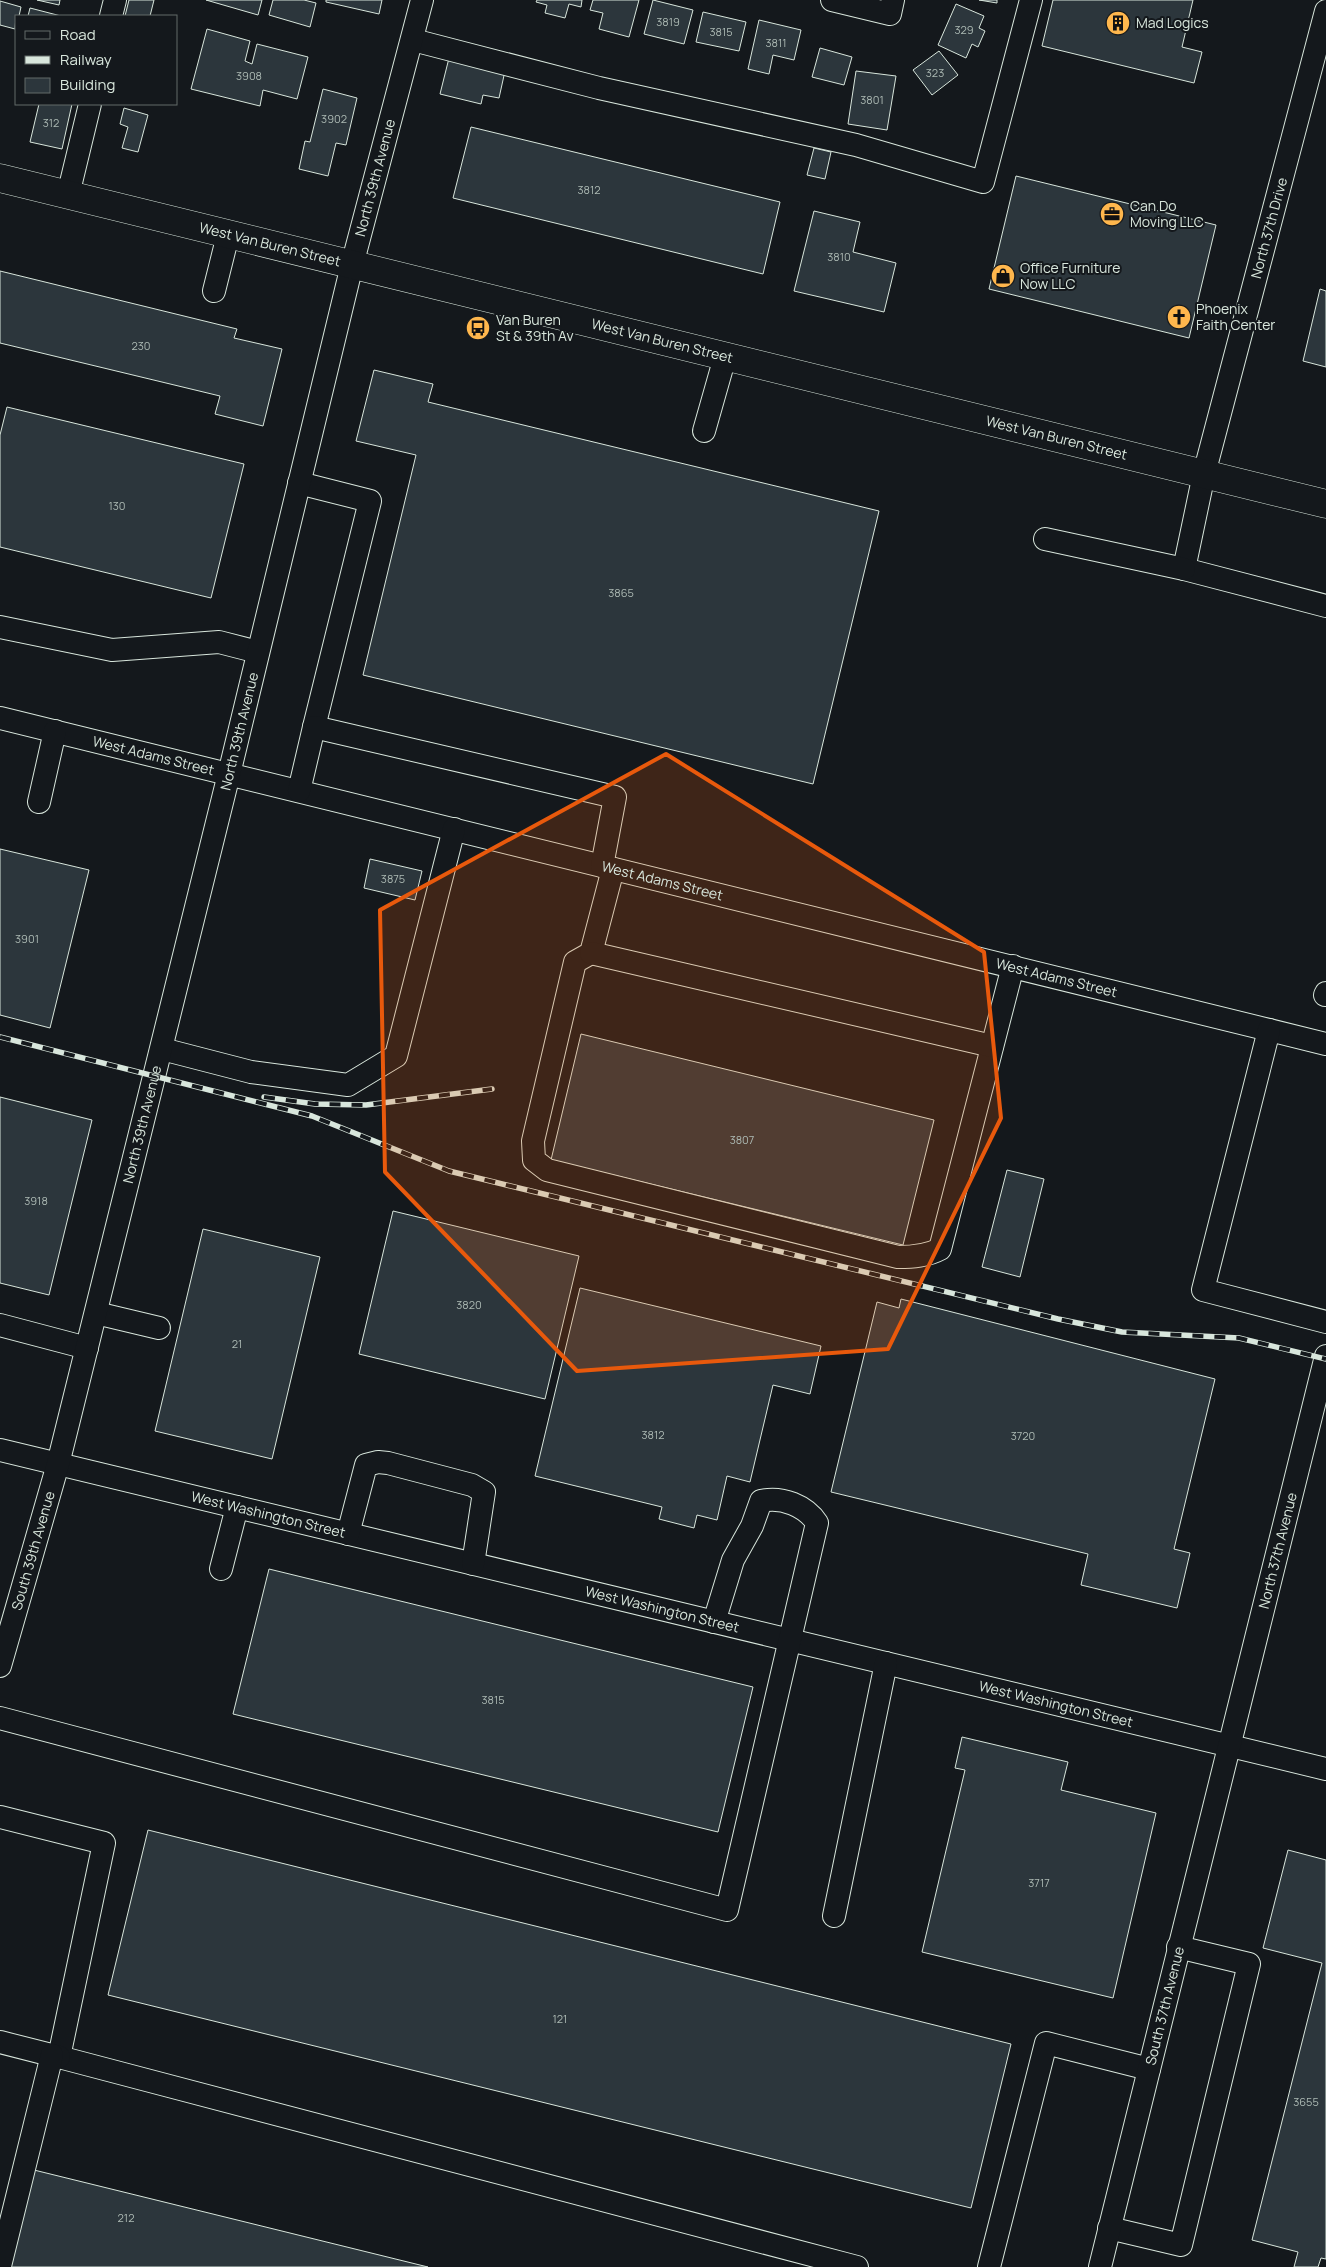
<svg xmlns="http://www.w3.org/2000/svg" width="1326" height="2267" font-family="Manrope,sans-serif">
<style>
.building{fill:#2c363c;stroke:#d8e6dc}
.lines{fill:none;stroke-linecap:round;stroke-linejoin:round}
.minor-casing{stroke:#d8e6dc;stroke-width:24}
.major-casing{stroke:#d8e6dc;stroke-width:29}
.minor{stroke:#14181c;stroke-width:22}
.major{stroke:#14181c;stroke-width:28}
.rail-casing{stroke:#d8e6dc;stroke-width:5.5}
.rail{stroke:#14181c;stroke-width:4;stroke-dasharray:11;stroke-linecap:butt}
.marked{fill:#e8590c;fill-opacity:0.2;stroke:#e8590c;stroke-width:4;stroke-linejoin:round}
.labels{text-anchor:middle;stroke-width:4;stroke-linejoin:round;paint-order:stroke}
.number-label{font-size:11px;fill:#adbab4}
.poi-label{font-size:14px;fill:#d8e6dc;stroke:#14181c;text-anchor:start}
.street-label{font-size:14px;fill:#d8e6dc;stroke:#14181c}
</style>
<rect width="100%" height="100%" fill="#14181c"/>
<!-- building -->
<path class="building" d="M37 0H60L59 5Z
M129 0H154L150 16H125Z
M206 0H262L258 15Z
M273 0H304L316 3 310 27 269 15Z
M326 0H382L379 14 326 2Z
M537 0H582L581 7 569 4 565 18 545 13 547 5 536 2Z
M593 0H639L629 37 599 29 603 13 590 10Z
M653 0 693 10 684 44 644 34Z
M979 0H997V3Z
M1053 0H1193L1182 47 1202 52 1194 83 1042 46Z
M0 1 21 7 19 16H16L15 29 0 25Z
M956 4 984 16 979 28 985 31 978 47 972 44 966 58 938 45Z
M30 8 61 16H28Z
M703 12 746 22 739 51 696 42Z
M759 20 801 30 794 60 773 55 769 74 748 69Z
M207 29 250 41 245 61 252 64 257 44 308 57 297 99 263 90 260 106 191 89Z
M820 48 852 57 844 85 812 77Z
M939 51 958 75 932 95 913 70Z
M449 58 505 71 499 98 483 95 481 104 440 94Z
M856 71 896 76 887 130 848 124Z
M323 89 357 98 346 145 336 143 328 176 299 169 305 141 310 142Z
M39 104H72L62 149 30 142Z
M124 108 148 115 138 152 122 148 128 127 120 124Z
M471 127 780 202 763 274 453 198Z
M814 148 831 152 825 179 807 175Z
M1016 176 1216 225 1189 338 989 289Z
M814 211 860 222 853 252 896 263 884 312 794 291Z
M0 271 237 329 234 338 282 349 263 426 215 414 220 396 0 343Z
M1320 289 1326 291V367L1303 361Z
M476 325 487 328 486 331 475 329Z
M374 370 433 384 428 402 879 511 813 784 363 675 416 455 356 441Z
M7 407 244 464 211 598 0 547V435Z
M0 849 89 870 50 1028 0 1015Z
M370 859 422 871 415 900 364 888Z
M581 1034 934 1120 903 1245 551 1160Z
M0 1097 92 1120 49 1295 0 1283Z
M1007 1170 1044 1179 1020 1277 982 1267Z
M393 1211 579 1256 545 1399 359 1354Z
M203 1229 320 1257 272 1459 155 1431Z
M580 1288 821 1346 810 1394 773 1385 750 1482 727 1476 717 1520 697 1515 694 1528 659 1519 662 1507 535 1476Z
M901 1299 1215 1379 1174 1549 1190 1553 1177 1608 1081 1585 1088 1554 831 1492 877 1302 899 1308Z
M269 1569 753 1687 718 1832 233 1714Z
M962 1737 1068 1762 1061 1790 1156 1813 1113 1998 922 1952 965 1770 955 1768Z
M148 1830 1011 2044 971 2208 108 1995Z
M1288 1850 1326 1860V2259L1321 2258 1318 2267H1294L1298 2252 1252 2240 1322 1963 1263 1948Z
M34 2170 428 2267H10Z"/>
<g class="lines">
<!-- minor casing -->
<g class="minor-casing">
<g id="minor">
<path d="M832 0 890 14 893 0"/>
<path d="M1326 11 1204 474 1184 569 1326 606"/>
<path d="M111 16 115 0"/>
<path d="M413 40 599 88 856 145 983 182 1031 0"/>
<path d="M68 195 90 104"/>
<path d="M214 291 228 235"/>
<path d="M704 431 725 357"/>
<path d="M299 483 370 501 314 727"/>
<path d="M1045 539 1184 569"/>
<path d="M0 627 112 650 219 642 258 652"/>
<path id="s1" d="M0 718 1326 1044"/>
<path d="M299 791 314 727 615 797 602 866"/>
<path d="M39 802 55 731"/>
<path d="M613 869 591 953 575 962 533 1141 534 1160 547 1170 898 1257C913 1257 927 1256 940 1249L1013 966"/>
<path d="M591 953 992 1046"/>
<path d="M1325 995 1326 993"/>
<path d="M1269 1030 1203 1290 1326 1322"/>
<path d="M162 1049 251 1072 348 1085 396 1056 454 829"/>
<path d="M96 1313 159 1328"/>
<path d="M0 1325 87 1348"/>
<path id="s2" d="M0 1450 1326 1769"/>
<path d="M348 1534 366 1465 378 1462 388 1463 472 1485 484 1492 473 1564"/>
<path d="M221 1569 237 1507"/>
<path id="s3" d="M0 1666 58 1464 229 774 352 265 422 0"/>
<path d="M0 1718 727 1910 817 1523C806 1506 782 1496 761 1501L752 1526 733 1560 714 1622"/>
<path d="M0 1817 104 1843 59 2057 857 2267"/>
<path d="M834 1916 886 1663"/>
<path d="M0 2042 59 2057"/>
<path d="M1109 2228 1181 2245 1249 1964 1178 1947"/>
<path d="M0 2266 52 2055"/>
<path d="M989 2267 1046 2043 1149 2069"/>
<path id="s4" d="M1100 2267 1326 1356"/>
</g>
</g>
<!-- major casing -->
<g class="major-casing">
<g id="major">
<path id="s5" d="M0 178 1326 504"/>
</g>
</g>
<!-- minor -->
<use href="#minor" class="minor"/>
<!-- major -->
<use href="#major" class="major"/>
<!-- rail casing -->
<g class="rail-casing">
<path id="rail" d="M0 1037 312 1116 449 1171 1058 1319 1122 1332 1239 1338 1326 1359
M264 1097 315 1104 366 1105 492 1089"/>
</g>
<!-- rail -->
<use href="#rail" class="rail"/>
</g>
<!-- marked area -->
<path class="marked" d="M666 754 984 952 1001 1118 888 1349 577 1371 385 1172 380 910Z"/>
<!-- icons -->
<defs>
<g id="building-disc" transform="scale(1.25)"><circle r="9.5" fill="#ffb74d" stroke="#14181c"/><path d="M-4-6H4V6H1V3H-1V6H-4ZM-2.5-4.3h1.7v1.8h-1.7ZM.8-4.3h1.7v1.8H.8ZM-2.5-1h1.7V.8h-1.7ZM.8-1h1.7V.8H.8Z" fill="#111"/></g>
<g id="office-disc" transform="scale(1.25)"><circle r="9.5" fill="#ffb74d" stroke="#14181c"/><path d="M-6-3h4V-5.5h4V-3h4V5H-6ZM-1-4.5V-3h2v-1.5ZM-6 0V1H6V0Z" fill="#111"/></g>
<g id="shop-disc" transform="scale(1.25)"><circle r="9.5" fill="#ffb74d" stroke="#14181c"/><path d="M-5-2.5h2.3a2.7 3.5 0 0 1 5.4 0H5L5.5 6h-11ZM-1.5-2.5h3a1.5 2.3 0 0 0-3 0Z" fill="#111"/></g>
<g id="church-disc" transform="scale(1.25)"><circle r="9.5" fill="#ffb74d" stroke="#14181c"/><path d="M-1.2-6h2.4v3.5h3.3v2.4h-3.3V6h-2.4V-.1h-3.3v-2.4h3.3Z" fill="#111"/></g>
<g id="bus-disc" transform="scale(1.25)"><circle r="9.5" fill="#ffb74d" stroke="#14181c"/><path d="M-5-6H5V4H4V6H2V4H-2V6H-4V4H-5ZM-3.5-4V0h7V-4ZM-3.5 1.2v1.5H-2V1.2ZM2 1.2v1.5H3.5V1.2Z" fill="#111"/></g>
</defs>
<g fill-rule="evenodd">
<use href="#building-disc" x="1118" y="23"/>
<use href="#office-disc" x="1112" y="214"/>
<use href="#shop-disc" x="1003" y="276"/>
<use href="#church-disc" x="1179" y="317"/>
<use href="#bus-disc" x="478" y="328"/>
</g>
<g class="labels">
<!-- number labels -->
<g class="number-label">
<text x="668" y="26">3819</text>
<text x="964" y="34">329</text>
<text x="721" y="36">3815</text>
<text x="776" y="47">3811</text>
<text x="935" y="77">323</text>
<text x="249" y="80">3908</text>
<text x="872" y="104">3801</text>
<text x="334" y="123">3902</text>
<text x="51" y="127">312</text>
<text x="589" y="194">3812</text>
<text x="839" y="261">3810</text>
<text x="141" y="350">230</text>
<text x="117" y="510">130</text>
<text x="621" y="597">3865</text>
<text x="393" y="883">3875</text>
<text x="27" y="943">3901</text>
<text x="742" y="1144">3807</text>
<text x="36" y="1205">3918</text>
<text x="469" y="1309">3820</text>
<text x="237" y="1348">21</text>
<text x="653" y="1439">3812</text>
<text x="1023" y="1440">3720</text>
<text x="493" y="1704">3815</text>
<text x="1039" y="1887">3717</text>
<text x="560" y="2023">121</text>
<text x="1306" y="2106">3655</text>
<text x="126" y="2222">212</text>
</g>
<!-- poi labels -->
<g class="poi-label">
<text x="1136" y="28">Mad Logics</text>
<text x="1130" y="211">Can Do<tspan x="1130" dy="16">Moving LLC</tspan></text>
<text x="1020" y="273">Office Furniture<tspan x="1020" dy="16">Now LLC</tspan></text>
<text x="1196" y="314">Phoenix<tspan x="1196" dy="16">Faith Center</tspan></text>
<text x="496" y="325">Van Buren<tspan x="496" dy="16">St &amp; 39th Av</tspan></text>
</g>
<!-- street labels -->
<g class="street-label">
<text dy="5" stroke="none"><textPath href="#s3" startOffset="1535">North 39th Avenue</textPath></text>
<text transform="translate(1269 228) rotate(-75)" y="5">North 37th Drive</text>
<text dy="5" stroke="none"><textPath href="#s5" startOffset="278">West Van Buren Street</textPath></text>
<text dy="5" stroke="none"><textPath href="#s5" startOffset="682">West Van Buren Street</textPath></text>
<text dy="5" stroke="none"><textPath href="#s5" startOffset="1088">West Van Buren Street</textPath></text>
<text dy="5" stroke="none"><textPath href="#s3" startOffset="965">North 39th Avenue</textPath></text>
<text dy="5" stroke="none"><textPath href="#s1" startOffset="158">West Adams Street</textPath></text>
<text dy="5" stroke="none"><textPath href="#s1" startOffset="682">West Adams Street</textPath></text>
<text dy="5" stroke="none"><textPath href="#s1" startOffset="1088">West Adams Street</textPath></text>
<text dy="5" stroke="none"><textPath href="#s3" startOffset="560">North 39th Avenue</textPath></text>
<text dy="5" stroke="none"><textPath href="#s2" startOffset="276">West Washington Street</textPath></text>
<text dy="5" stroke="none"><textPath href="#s3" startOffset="120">South 39th Avenue</textPath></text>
<text dy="5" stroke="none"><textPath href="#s4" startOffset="738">North 37th Avenue</textPath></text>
<text dy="5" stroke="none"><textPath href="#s2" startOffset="681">West Washington Street</textPath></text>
<text dy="5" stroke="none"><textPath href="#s2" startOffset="1086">West Washington Street</textPath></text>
<text dy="5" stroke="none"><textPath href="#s4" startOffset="269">South 37th Avenue</textPath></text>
</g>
</g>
<!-- legend -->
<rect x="15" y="15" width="162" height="90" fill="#14181c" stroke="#626a69"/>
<rect x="25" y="31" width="25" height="8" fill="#14181c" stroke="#626a69"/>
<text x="60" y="40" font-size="15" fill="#d8e6dc">Road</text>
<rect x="25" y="56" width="25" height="8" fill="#d8e6dc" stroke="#626a69"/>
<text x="60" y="65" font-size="15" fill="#d8e6dc">Railway</text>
<rect x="25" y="78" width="25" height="15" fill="#2c363c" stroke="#626a69"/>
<text x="60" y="90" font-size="15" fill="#d8e6dc">Building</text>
</svg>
★ ★ ★ ★
Gather from the data above every line with the string "lines".

.lines{fill:none;stroke-linecap:round;stroke-linejoin:round}
<g class="lines">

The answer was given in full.